Metin Bölümü:
★ ★ ★ ★ ★ ★ ★
01.05.2004
BASIN AÇIKLAMASI
1 MAYIS’TA ÖZGÜRLÜK TALEPLERİNİ
YÜKSELTELİM
1 Mayıs ezilen sınıf ve halkların özgürlük sembolüdür.
1 Mayıs emek, kardeşlik, dayanışma ve eşitliğin bayraklaştığı
bir tarihin simgesidir.
1 Mayıs soygun, sömürü ve baskının son bulduğu, barış
atmosferinin hakim olduğu bir dünya özlemidir.
1 Mayıs uluslararası işçi sınıfının birlik ve dayanışma
günüdür.
Evet, 1 Mayıs’ta dünya bir kez daha hak ve özgürlük
talepleriyle sallanıyor. Sömürülen sınıflar, ezilen
halklar, toplumdan dışlanan grup ve insanlar insanca
bir yaşam için seslerini yükseltiyor.
1 Mayıs ruhu son iki yüz yıllık insanlığın özgürlük
mücadelesinde önemli bir rol oynadı.
Dünyada yaşanan haksızlık ve yoksulluk derecesi 1
Mayıs tarihinin mücadele ruhuna olan ihtiyacı güncel
kılmaya devam ediyor.
★ ★ ★ ★ ★ ★ ★
Gösterilen Girdiler:
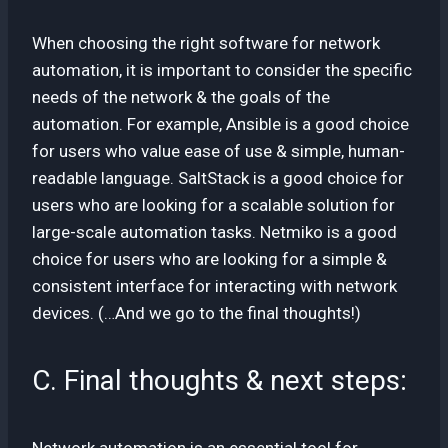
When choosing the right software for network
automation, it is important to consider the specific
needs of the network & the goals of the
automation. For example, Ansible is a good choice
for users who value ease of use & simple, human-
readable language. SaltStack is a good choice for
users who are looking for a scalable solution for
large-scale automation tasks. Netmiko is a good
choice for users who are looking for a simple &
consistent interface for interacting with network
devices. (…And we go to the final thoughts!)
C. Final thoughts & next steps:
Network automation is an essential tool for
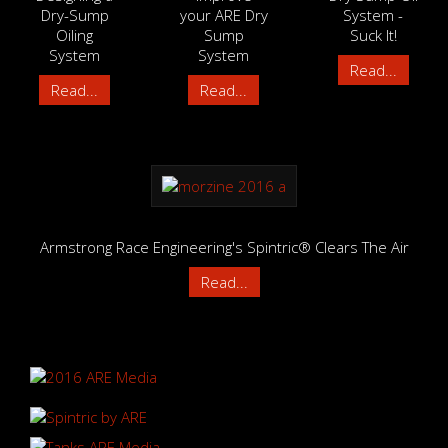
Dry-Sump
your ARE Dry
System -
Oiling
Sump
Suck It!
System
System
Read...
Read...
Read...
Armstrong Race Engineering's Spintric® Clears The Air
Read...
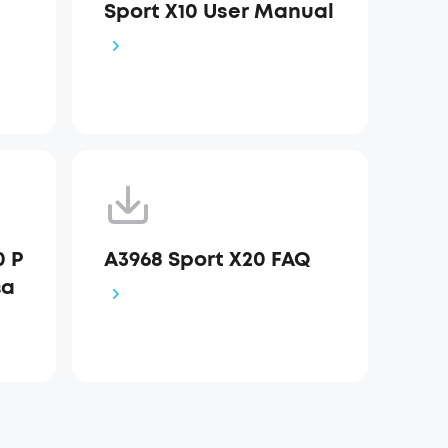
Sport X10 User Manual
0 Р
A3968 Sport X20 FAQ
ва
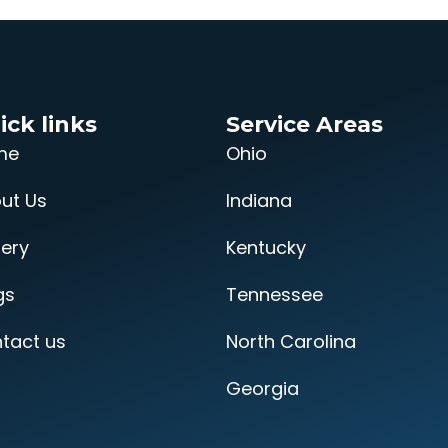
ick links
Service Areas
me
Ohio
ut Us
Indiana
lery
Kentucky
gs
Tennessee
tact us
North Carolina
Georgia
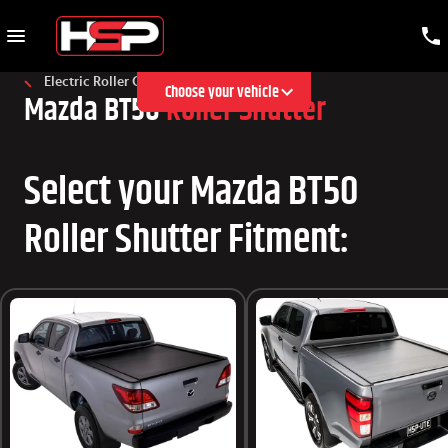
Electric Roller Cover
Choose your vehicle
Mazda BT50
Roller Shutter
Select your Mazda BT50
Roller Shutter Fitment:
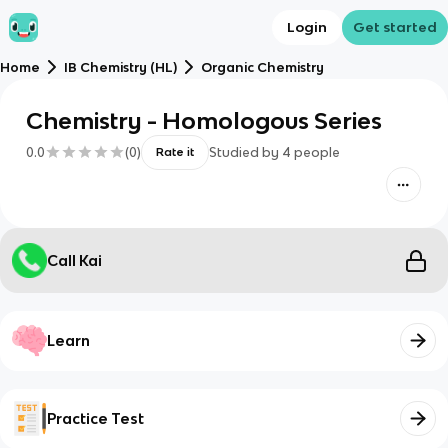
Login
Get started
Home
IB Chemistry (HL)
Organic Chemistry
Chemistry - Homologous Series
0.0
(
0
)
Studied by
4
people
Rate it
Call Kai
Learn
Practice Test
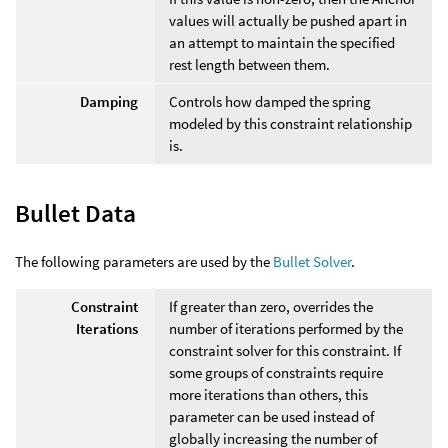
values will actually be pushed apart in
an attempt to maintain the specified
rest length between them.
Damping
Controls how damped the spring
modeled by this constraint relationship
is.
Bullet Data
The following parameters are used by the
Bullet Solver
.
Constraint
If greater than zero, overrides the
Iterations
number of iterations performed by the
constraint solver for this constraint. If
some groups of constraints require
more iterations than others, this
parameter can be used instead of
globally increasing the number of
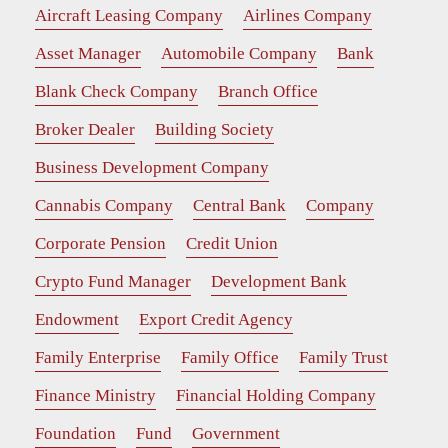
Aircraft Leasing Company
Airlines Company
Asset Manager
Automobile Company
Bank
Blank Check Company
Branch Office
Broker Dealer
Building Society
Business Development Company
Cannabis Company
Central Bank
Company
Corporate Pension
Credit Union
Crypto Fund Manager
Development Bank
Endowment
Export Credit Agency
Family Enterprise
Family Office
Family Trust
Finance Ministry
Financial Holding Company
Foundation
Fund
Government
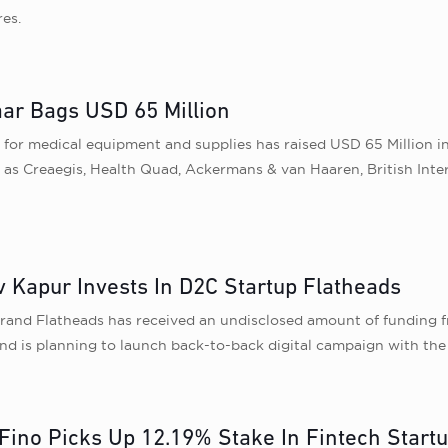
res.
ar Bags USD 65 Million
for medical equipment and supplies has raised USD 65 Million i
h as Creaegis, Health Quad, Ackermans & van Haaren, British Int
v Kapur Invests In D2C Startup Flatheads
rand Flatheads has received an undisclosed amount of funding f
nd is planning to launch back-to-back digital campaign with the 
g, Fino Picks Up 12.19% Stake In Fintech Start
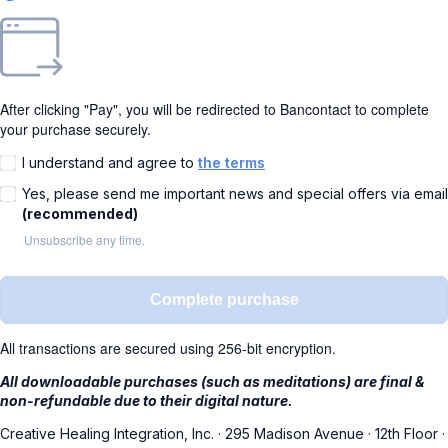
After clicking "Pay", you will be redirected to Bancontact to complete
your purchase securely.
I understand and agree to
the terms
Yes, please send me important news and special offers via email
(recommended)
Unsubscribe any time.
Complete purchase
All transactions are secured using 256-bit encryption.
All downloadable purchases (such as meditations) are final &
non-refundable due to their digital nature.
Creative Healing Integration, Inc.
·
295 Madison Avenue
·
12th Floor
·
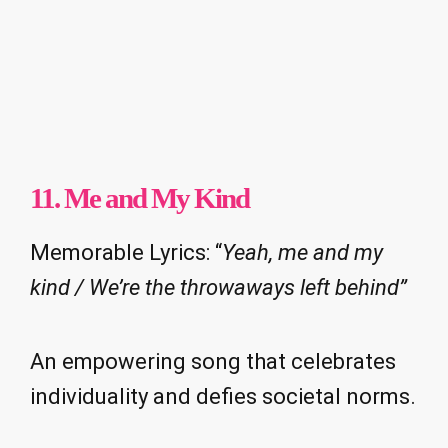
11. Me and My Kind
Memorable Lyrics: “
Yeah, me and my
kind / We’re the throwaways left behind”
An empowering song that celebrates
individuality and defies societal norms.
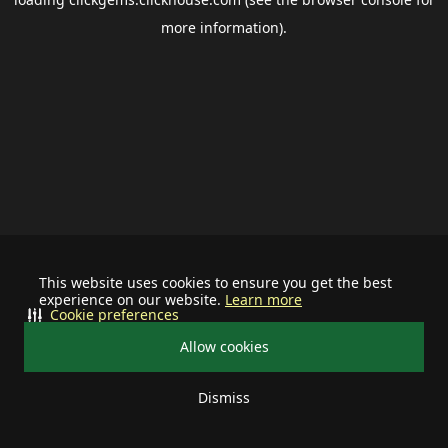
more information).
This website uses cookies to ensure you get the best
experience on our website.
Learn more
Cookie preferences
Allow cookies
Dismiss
★ ★ ★ ★ ★ ★ ★
Çözülecek Sorun: 1 Mayıs üzerine yazılmış basın açıklamasını son cümlesinden sonra devam ettirin.

Yazılı Cevap:
Tek tek ülkelerde olduğu gibi, dünya çapında da eşitsizlikler
giderek artmaktadır. Gelişmiş ülkeler ile az gelişmiş
ülkeler arasındaki uçurum derinleşmektedir. Dünyamızda
milyarlarca insan açlık sınırı altında, sağlıklı
suya, barınmaya ve tedaviye muhtaç yaşıyor. Bakımsızlık,
açlık ve yoksulluktan her yıl milyonlarca insan
hayatını kaybediyor. Yine yüz milyonlarca insan
sağlıklı iş ve sosyal güvenceden yoksun, sendikasız
bir biçimde kötü koşullarda çalıştırılmaktadır.
Çocuklar ve kadınlar bir çok ülkede insanlık dışı
koşullarla karşı karşıya bulunuyor.
Onun için dünyamızda daha adil, eşitlikçi ve yaşanabilir
bir düzene ihtiyaç var.
Türkiye’deki durum ise daha iyi değil. Son resmi
veriler 18 milyon insanın yoksulluk sınırlarının
altında, bir milyon insanın da açlık sınırı altında
yaşadığını gösteriyor. Türkiye’de 15 milyona yakın
insan işten yoksun bulunuyor.
Türkiye demokratikleşme iddiasında olduğu söylüyor,
Avrupa Birliği üyeliği için paket üstüne paket açıyor.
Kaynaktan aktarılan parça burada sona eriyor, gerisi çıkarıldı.